Aku menyadari bahwa aku sakit asma ketika aku duduk diMA atau setara SMA, dari kecil sudah ada penyakit ini tapi karena pikiranku yang masih bersih, belum ada rasa beban, keingianan atau apapun asma jarang sekali menyerang asal tidak sangat capek karena bermain.
Beda ketika sudah semakin dewasa pikiranpun bermacam-macam singgah, mulai dari keadaan orang tua, ekonomi keluarga, cita-citaku, teman-teman sekililingku semua hinggap dalam kepala dan imajinasiku.
Apalagi sekolah dilingkungan pondok seperti saat itu, tidak ada mata pelajaran olah raga praktis penyakit ini kian merajalela.
Hampir setiap bulan ke rumah sakit dekat sekolahku, gratis juga ke dokter dekat rumahku, datang dan pergi penyakit ini. lambat laun aku belajar memahami diriku kapan aku kambuh kapan harus minum obat kapan harus istirahat.
Aku tidak seperti temanku yang lain, yang bebas bergerak dan makan apapun yang disukai es yang menggiurkan atau bakso yang amat pedas dan berwarna merah. pasti akan kambuh batukku pilekku dan sekaligus asmaku. setelah itu badan akan sangat lemah, lemas tak berdaya, nafas sangat lah berat atau mungkin seperti rasanya bernafas didalam air.
cita – cita ku masihlah tinggi membahagiakan ibukku, aku harus bisa mengendalikan asmaku aku harus bersahabat dengannya sakit atau tidak sakit tetap bersikap biasa saja.

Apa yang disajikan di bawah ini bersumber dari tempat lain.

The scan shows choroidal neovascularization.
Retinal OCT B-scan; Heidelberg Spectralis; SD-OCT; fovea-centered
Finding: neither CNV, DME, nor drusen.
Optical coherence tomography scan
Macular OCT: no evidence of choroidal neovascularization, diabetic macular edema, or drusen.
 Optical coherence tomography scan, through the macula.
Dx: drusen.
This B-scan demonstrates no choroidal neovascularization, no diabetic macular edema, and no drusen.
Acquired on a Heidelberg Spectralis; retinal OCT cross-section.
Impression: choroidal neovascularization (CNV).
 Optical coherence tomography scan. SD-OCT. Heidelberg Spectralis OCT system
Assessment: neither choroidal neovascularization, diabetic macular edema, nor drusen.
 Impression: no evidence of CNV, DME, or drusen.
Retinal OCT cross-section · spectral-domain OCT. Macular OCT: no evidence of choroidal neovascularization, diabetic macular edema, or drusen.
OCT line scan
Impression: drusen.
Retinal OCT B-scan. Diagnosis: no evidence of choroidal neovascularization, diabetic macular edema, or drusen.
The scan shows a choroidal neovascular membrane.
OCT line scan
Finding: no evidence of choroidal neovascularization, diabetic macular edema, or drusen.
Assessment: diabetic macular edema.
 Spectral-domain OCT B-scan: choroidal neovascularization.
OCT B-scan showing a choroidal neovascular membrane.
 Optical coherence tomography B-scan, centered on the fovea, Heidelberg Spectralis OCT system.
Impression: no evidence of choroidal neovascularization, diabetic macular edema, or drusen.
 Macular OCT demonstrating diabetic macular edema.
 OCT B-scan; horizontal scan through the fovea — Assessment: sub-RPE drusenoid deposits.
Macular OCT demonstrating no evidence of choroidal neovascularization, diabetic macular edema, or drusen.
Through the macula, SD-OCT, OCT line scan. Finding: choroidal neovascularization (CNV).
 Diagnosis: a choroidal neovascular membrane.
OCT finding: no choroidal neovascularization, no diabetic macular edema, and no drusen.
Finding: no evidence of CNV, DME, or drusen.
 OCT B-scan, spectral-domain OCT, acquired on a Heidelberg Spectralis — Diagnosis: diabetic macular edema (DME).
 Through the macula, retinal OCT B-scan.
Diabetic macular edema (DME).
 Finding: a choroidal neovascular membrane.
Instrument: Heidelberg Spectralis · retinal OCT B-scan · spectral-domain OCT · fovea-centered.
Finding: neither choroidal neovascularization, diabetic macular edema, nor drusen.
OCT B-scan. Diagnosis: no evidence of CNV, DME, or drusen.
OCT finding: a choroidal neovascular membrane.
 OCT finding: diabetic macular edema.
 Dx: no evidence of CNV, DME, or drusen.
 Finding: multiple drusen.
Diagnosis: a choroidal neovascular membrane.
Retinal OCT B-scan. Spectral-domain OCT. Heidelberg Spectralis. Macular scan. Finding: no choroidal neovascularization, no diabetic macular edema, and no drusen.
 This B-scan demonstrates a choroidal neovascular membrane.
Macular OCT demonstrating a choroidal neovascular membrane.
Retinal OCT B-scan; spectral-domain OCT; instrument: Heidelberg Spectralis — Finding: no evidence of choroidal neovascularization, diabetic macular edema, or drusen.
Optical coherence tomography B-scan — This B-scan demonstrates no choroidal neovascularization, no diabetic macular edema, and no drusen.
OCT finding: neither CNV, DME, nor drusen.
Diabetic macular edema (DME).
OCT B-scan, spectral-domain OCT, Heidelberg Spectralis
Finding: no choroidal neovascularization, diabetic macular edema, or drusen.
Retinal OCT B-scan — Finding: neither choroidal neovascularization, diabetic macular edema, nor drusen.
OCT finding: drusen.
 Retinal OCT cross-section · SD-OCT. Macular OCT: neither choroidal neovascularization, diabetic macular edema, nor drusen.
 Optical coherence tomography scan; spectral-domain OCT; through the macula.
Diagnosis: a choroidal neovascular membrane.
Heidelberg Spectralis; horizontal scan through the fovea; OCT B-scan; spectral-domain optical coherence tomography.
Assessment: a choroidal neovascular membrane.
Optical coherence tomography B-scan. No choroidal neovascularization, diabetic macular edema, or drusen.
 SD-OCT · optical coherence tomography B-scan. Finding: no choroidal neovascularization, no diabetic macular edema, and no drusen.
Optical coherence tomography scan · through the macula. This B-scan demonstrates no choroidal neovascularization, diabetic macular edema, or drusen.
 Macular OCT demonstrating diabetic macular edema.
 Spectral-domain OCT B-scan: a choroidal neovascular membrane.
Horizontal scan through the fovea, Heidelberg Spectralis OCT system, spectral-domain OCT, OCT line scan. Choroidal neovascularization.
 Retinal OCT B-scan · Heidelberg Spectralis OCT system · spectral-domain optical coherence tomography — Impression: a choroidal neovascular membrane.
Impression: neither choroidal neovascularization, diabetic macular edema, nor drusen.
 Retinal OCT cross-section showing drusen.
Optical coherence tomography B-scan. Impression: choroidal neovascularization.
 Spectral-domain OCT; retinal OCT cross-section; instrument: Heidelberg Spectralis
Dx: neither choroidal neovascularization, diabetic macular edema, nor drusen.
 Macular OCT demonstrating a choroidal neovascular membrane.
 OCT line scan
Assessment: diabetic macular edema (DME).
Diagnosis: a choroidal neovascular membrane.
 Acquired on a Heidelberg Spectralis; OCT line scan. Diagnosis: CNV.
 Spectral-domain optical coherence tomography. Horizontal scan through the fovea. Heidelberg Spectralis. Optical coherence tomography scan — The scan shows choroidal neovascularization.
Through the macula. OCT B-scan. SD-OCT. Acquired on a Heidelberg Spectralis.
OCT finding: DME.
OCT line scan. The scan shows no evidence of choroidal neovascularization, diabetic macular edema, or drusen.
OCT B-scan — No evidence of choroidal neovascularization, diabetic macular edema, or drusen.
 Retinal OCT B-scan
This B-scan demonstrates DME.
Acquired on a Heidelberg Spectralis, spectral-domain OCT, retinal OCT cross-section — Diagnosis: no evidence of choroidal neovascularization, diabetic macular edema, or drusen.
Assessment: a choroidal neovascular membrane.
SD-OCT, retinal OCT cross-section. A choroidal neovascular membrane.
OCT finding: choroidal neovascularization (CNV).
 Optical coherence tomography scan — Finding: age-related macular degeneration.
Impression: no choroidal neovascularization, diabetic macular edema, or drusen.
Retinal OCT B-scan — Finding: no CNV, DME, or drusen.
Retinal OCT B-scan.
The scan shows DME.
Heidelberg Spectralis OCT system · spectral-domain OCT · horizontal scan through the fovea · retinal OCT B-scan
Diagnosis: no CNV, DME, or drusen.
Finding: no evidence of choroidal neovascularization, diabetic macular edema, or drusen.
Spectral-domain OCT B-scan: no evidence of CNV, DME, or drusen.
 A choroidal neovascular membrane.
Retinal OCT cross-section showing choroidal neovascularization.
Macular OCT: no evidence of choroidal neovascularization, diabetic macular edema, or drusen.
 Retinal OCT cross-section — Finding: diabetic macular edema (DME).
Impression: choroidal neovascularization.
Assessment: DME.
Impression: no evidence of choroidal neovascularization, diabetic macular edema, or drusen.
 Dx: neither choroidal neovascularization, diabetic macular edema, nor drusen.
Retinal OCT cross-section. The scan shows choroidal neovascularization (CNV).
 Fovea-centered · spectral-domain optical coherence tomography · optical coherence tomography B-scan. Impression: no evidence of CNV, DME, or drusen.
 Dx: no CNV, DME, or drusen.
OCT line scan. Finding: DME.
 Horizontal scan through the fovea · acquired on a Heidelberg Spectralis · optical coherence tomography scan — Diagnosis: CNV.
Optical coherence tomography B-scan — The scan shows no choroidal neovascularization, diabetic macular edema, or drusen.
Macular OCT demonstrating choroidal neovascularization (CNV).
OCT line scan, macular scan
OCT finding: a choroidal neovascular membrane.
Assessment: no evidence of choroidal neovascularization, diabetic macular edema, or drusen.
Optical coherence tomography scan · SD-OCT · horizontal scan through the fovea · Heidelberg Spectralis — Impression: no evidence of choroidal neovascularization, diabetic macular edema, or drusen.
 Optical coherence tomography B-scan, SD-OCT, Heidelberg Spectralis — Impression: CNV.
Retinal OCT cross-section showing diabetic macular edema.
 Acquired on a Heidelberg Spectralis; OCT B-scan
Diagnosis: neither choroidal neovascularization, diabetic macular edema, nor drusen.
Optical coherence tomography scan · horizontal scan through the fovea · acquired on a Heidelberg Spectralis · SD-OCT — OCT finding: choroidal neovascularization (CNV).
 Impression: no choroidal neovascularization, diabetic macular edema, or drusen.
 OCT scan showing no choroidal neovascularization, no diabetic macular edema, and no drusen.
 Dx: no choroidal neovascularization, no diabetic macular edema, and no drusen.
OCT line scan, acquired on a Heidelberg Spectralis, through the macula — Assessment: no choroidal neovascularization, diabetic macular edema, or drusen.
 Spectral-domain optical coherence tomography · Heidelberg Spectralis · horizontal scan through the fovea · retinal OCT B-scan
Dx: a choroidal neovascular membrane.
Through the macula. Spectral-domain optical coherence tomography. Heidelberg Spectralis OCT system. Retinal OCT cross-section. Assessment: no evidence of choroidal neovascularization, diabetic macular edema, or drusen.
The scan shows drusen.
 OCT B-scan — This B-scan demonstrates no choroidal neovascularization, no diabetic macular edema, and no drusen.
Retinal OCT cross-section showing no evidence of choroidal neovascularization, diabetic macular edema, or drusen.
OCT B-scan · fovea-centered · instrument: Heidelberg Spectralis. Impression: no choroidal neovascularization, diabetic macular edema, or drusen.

lama aku belajar memahami diriku yang lemah ini, rapuh tak bisa banyak beraktivitas, kelelahan pasti akan sakit. sampai obat apapun sudah ku coba dan aku menyimpulkan kita yang harus berdamai menerima dia ada dalam diriku. mengajaknya bersujud kepadaNya untuk bersama-sama bahwa kita sama-sama lemah dihadapanNya.
Dia yang menciptakan aku dengannya. Dia pulalah yang menyeimbangkan kita, terima saja jangan pernah mengeluh. Berterima kasih saja atas kepercayaanNya kepada kita. Dan Allah tahu kita sanggup hidup seimbang denganNya.
Sama-sama tahu kapan harus beristirahat sejenak karenanya, kapan kita bebas darinya dan kita akan tahu dia akan datang dan kita pun sudah siap untuk bersama, beristigfar dengannya.
Allah mungkin mengirimnya untuk memberitahukan begitu sayang Dia kepada hambanya, supaya tidak lupa akan hakekat untuk apa kita diciptakan, “Sesungguhnya aku ciptakan jin dan manusia hanya untuk menyembah kepada Ku.”
Mungkin jika tanpa asma, aku akan berjalan dimuka bumi ini dengan pongahnya, kutepuk dadaku karena semua berkat kerja kerasku. Padahal daun yang gugurpun atas kuasaNya.
Sekarang ku bisa bersyukur Allah mengirim asma itu, andai tanpa rem itu, bagaimana aku bisa mengenali diriku yang lemah ini.
Terima kasih Tuhan atas kasih sayangMu yang nampak seperti beban untukku.